Toutefois, les dents fraisées obtenues d’un bloc de résine déjà pré-polymérisé au niveau industriel présentent des niveaux de résistance à l’usure supérieurs à ceux des dents en lots et certainement meilleurs que celles imprimées en 3D [12]. Par ailleurs les formes des dents peuvent être choisies et modifiées selon les besoins, du fait que l’on part toujours d’un dessin de CAO.
D’un point de vue économique, si on considère l’ensemble de la filière de production incluant la production de l’article, le temps clinique au fauteuil et celui en laboratoire, les coûts sont nettement inférieurs pour le protocole de prothèse amovible fraisée par rapport à un protocole conventionnel, bien que les frais pour le matériels soient plus élevés [6].
Disques en PMMA modifiés
Le disque permet également de fraiser des restaurations provisoires, non seulement en PMMA conventionnel, mais également en PMMA modifié, afin d’en améliorer certaines caractéristiques comme la résistance à la fracture ou la longévité dans la bouche [13,14].

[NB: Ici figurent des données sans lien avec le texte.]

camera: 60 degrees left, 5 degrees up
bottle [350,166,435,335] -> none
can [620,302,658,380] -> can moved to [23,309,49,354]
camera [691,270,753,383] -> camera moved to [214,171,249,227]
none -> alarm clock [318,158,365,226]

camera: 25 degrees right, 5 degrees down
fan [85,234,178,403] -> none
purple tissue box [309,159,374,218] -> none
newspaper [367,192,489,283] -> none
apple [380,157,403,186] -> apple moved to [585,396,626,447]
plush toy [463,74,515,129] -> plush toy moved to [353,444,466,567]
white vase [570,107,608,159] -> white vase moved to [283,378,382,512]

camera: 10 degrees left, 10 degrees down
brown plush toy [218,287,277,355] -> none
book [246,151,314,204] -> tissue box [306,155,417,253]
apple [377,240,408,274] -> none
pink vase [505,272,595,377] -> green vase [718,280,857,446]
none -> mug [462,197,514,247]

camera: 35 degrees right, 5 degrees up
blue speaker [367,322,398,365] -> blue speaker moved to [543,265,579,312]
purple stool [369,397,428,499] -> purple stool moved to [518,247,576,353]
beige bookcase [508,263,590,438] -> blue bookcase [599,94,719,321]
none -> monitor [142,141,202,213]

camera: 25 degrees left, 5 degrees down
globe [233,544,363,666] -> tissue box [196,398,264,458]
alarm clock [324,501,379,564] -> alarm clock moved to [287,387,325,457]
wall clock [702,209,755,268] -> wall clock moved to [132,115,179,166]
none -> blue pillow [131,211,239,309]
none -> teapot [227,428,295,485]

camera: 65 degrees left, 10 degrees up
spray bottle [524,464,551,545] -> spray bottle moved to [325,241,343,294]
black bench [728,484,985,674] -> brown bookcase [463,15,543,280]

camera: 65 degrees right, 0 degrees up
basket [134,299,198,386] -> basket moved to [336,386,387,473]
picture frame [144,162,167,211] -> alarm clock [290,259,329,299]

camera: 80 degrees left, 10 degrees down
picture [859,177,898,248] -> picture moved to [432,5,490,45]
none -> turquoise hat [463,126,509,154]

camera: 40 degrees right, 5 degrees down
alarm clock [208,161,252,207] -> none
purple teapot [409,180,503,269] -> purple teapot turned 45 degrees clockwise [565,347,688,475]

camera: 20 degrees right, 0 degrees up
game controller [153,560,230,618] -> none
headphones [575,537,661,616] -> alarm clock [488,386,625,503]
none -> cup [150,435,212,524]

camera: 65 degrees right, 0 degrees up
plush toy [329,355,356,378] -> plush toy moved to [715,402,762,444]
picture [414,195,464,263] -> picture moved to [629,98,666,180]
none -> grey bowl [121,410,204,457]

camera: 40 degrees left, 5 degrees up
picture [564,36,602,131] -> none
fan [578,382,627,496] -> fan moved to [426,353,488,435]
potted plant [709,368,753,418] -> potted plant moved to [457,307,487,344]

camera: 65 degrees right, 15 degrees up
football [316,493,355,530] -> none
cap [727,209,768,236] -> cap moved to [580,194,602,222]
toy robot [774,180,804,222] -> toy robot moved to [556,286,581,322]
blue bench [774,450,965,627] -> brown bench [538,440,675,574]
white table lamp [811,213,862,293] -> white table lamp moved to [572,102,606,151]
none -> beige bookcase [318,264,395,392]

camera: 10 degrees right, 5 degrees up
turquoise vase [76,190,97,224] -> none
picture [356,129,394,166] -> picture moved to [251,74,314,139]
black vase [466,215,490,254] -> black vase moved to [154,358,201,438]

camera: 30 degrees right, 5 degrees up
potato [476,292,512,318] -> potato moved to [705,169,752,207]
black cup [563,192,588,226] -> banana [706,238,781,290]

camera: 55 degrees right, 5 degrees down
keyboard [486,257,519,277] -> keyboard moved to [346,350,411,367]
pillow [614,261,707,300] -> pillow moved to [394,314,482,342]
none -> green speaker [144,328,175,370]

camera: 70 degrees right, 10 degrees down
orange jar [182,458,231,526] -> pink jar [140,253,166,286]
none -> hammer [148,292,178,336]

Ainsi, des restaurations provisoires longue durée pourraient bénéficier de ces nouveaux matériaux, désormais disponibles grâce aux méthodes soustractives de production numérique des articles.
Par ailleurs, les techniques soustractives, qui permettent de fraiser n’importe quel type de matériau, ont ouvert la voie également à l’utilisation d’autres matériaux polymères inconnus auparavant dans le secteur dentaire ou jamais utilisés, comme le polyétheréthercétone ou PEEK.
Ce dernier est un polymère technique hautement ordonné, flexible, solide, stable dans la forme, biocompatible, utile comme structure de prothèses partielles amovibles et de prothèses sur implants dentaires [15,16].
Ses caractéristiques mécaniques, esthétiques et de biocompatibilité doivent toutefois être testées sur le long terme pour qu’il puisse être considéré comme adapté pour les restaurations finales [17].
Conclusions
On peut conclure que, grâce aux disques et, plus globalement, aux méthodes de production soustractive, les matières résineuses présentent généralement de meilleures propriétés mécaniques que leurs équivalents traditionnels [18,19] et ont permis d’envisager de nouvelles opportunités apportées par les nouveaux polymères dans des délais assez rapides [17].
Toutefois, il faut rappeler que ces systèmes ne permettent pas de réaliser des restaurations finales dotées des propriétés esthétiques nécessaires à une application directe dans la bouche et doivent, en tout état de cause, recevoir une finition esthétique (pigmentation, émaillage, application du revêtement) par le prothésiste dentaire avant d’être envoyés au dentiste.
Enfin, de nombreux autres matériaux polymères adaptés au fraisage doivent encore être étudiés sur le long terme.